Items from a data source

§

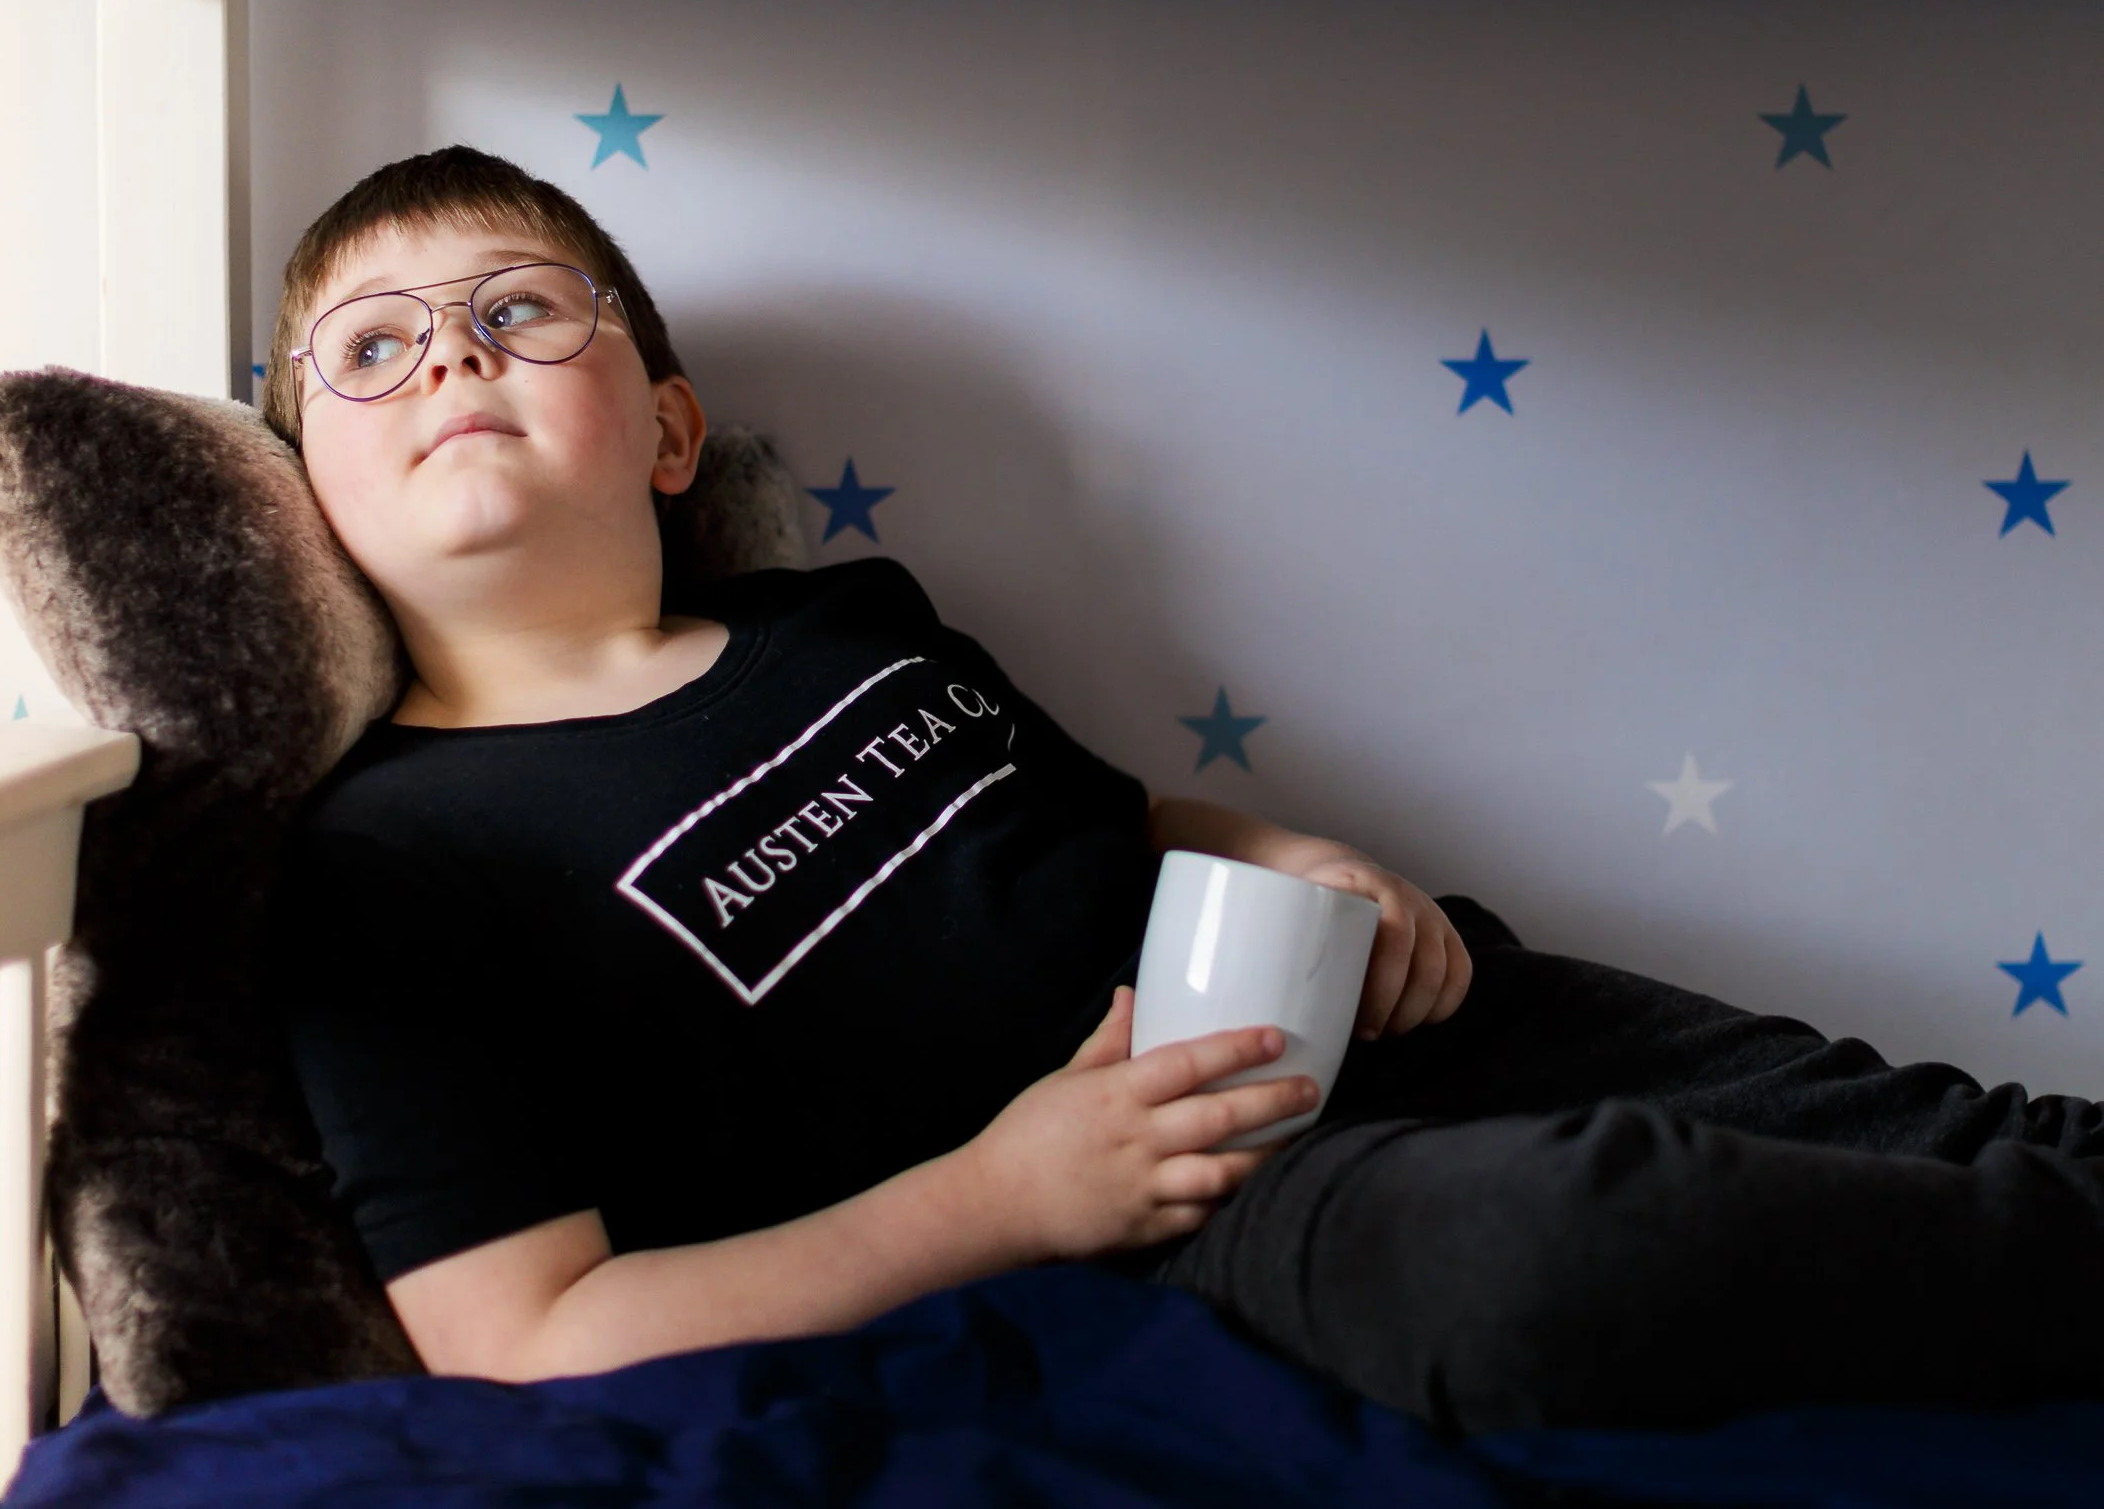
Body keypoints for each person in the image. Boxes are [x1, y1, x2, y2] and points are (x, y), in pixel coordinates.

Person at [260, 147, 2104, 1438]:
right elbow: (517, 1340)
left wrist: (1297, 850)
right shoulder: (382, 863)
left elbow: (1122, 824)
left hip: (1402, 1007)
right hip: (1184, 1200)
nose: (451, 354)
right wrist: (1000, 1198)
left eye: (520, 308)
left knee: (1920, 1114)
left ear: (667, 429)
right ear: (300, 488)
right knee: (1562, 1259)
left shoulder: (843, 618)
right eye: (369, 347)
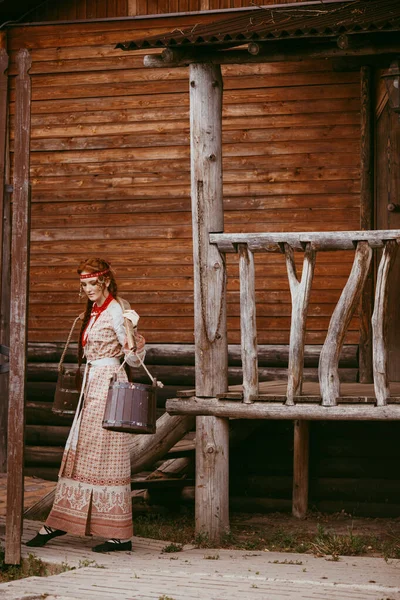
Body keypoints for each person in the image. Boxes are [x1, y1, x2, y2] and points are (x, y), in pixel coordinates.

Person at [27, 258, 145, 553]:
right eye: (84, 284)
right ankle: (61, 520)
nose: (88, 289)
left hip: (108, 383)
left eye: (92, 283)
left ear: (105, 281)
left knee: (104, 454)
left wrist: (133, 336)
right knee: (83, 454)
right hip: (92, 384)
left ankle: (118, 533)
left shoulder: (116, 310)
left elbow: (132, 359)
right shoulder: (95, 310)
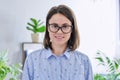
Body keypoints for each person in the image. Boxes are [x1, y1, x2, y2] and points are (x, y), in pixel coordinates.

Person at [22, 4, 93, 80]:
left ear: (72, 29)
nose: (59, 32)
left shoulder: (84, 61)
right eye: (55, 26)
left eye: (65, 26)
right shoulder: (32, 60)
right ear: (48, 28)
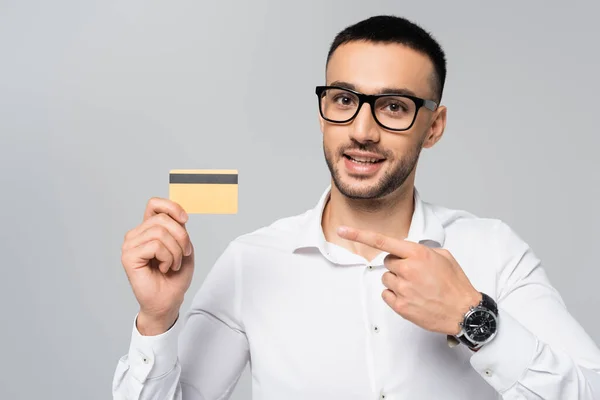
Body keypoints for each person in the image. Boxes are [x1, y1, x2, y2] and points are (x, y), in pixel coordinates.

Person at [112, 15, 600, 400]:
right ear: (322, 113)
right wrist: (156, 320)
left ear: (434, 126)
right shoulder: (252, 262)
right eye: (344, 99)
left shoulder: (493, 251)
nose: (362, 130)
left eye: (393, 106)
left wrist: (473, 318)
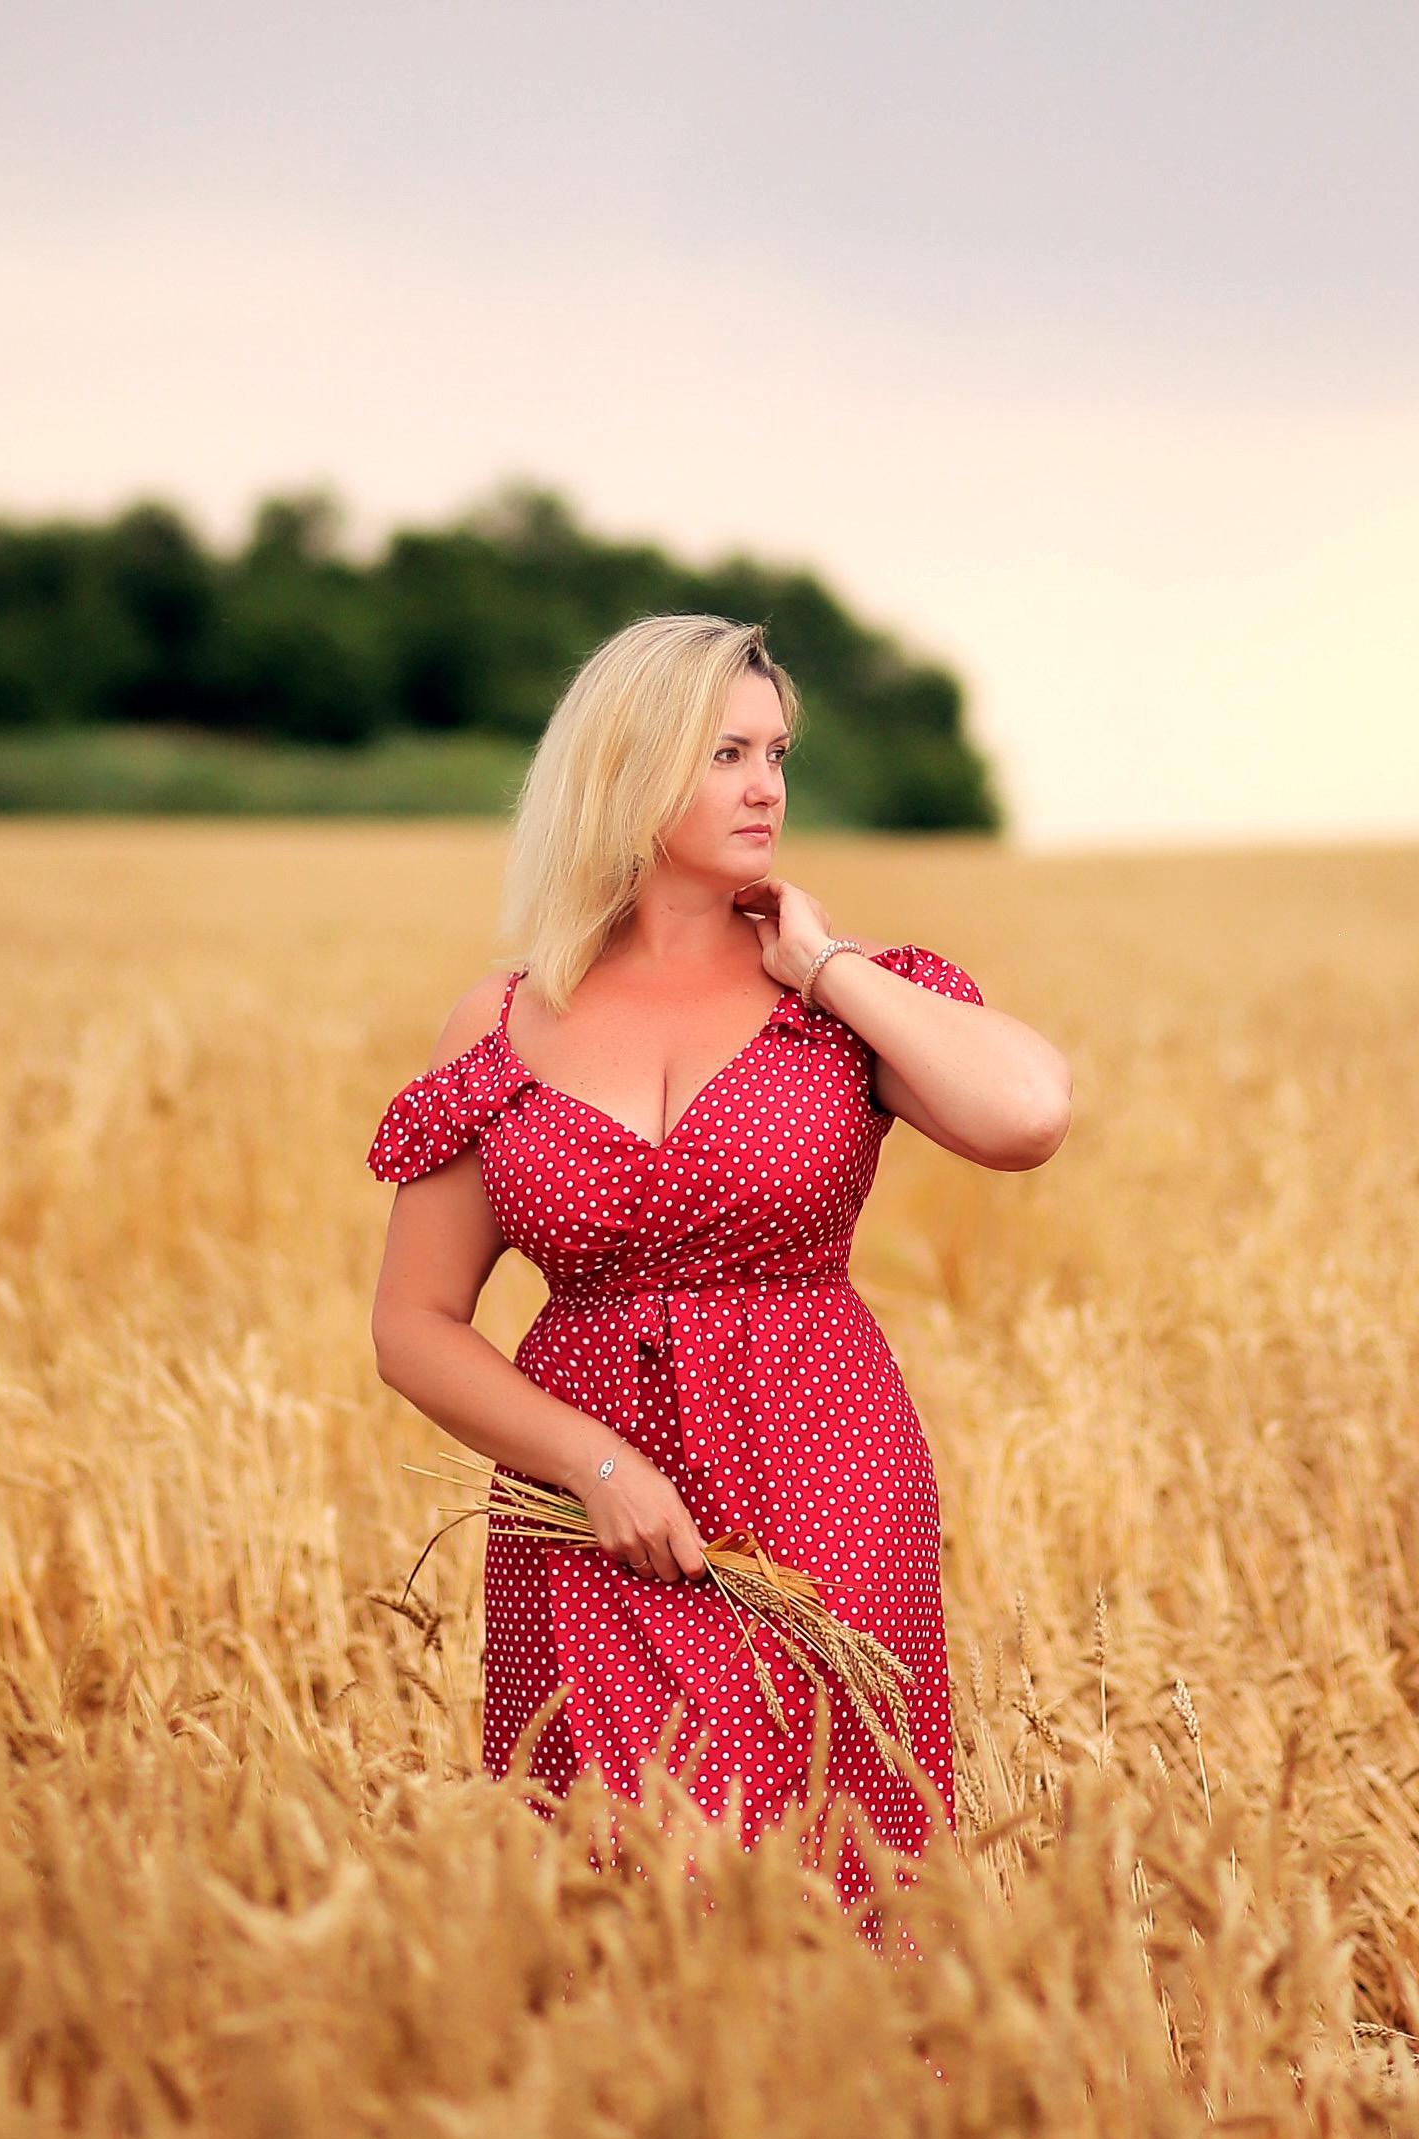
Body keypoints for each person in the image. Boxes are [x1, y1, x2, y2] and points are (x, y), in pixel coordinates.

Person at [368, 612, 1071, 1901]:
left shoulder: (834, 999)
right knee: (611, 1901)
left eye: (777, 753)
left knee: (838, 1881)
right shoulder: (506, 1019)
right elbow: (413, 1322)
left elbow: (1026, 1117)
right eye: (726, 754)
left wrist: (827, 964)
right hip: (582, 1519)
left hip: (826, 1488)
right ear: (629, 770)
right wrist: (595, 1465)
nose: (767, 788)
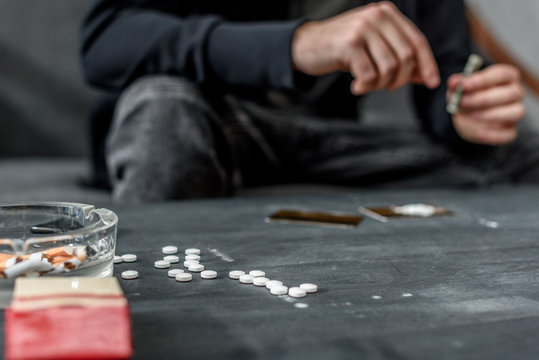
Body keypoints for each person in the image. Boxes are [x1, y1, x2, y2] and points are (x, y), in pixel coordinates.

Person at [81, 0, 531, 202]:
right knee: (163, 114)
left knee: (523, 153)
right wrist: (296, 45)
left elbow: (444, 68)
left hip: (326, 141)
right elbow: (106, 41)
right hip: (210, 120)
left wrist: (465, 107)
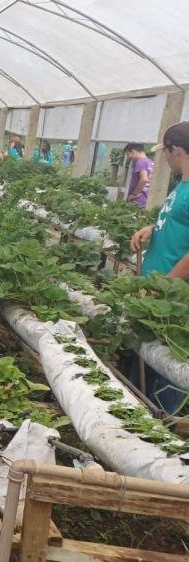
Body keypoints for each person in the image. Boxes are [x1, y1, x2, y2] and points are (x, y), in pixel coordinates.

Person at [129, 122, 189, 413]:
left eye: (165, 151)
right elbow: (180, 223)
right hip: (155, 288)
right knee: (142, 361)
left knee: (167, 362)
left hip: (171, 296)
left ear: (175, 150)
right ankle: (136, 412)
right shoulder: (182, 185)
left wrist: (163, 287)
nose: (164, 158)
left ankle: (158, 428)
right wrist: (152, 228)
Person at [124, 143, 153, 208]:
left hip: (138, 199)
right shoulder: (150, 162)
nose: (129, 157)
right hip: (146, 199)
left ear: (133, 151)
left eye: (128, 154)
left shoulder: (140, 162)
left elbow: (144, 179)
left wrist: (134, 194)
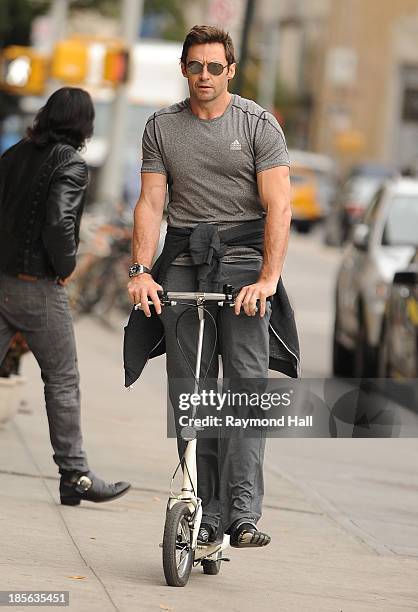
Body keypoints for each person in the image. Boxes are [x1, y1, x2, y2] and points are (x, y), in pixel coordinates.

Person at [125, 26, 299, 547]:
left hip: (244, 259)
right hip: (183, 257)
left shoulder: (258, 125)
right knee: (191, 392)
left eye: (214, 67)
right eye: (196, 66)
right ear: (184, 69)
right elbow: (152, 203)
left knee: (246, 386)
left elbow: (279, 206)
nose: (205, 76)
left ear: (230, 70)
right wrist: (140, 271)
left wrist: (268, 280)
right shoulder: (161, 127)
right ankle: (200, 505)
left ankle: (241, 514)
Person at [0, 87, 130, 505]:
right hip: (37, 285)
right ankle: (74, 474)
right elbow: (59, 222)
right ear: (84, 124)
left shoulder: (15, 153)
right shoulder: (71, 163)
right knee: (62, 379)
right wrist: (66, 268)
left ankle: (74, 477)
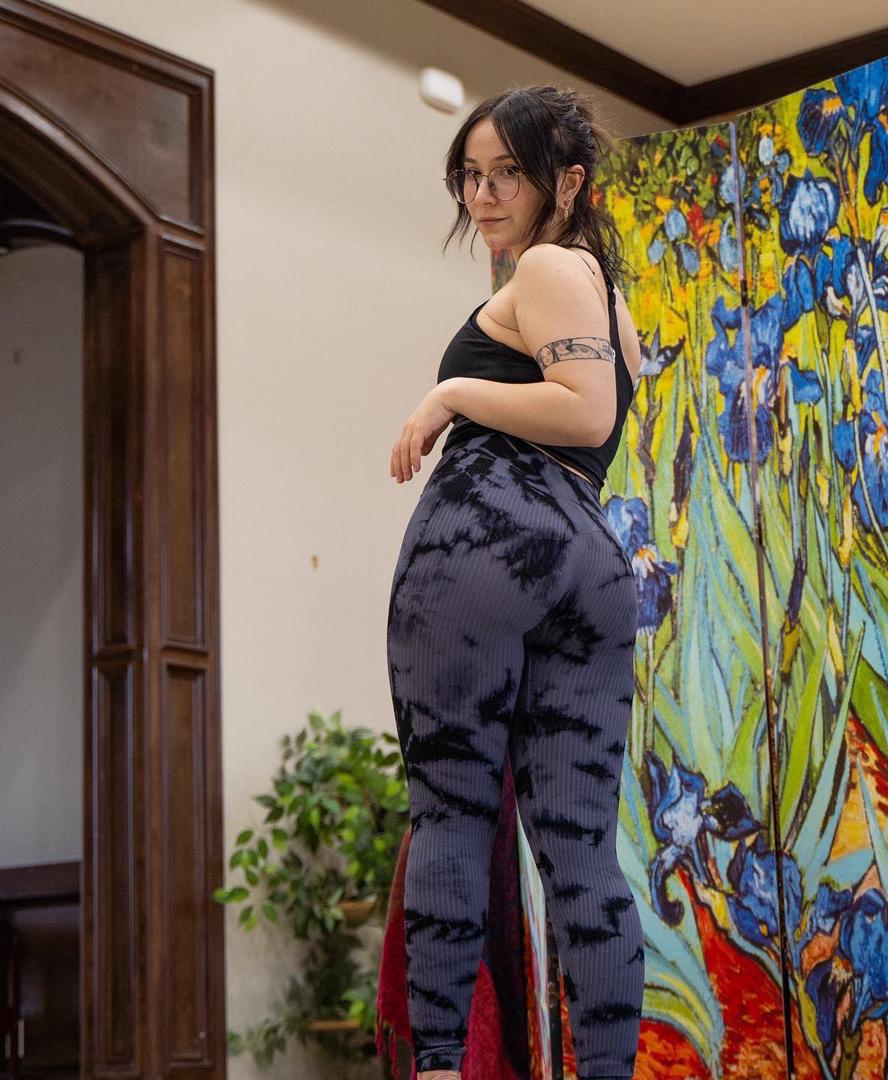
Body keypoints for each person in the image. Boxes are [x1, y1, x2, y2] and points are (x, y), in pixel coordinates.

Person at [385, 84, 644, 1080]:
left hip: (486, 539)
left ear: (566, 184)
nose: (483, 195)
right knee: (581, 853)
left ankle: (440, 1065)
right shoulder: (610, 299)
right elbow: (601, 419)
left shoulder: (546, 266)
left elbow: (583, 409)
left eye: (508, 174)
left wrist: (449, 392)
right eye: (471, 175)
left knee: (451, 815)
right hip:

§

▶ Aim of the task
Repeat the lines exactly as they stand, from the opening line of the data through the line with "right ear: (300, 488)". Pictures stay out of the copy.

▶ Result below
Body keypoints for each person in the image. Boxes are [x1, y1, x2, y2] and points are (x, y), in pixel coordinates.

Person at [260, 147, 2104, 1438]:
right elbow: (517, 1340)
left wrist: (1297, 850)
right shoulder: (382, 863)
left elbow: (1122, 824)
left hip: (1402, 1007)
right hip: (1184, 1200)
nose: (451, 354)
right wrist: (1000, 1198)
left eye: (520, 308)
left knee: (1920, 1114)
left ear: (667, 429)
right ear: (300, 488)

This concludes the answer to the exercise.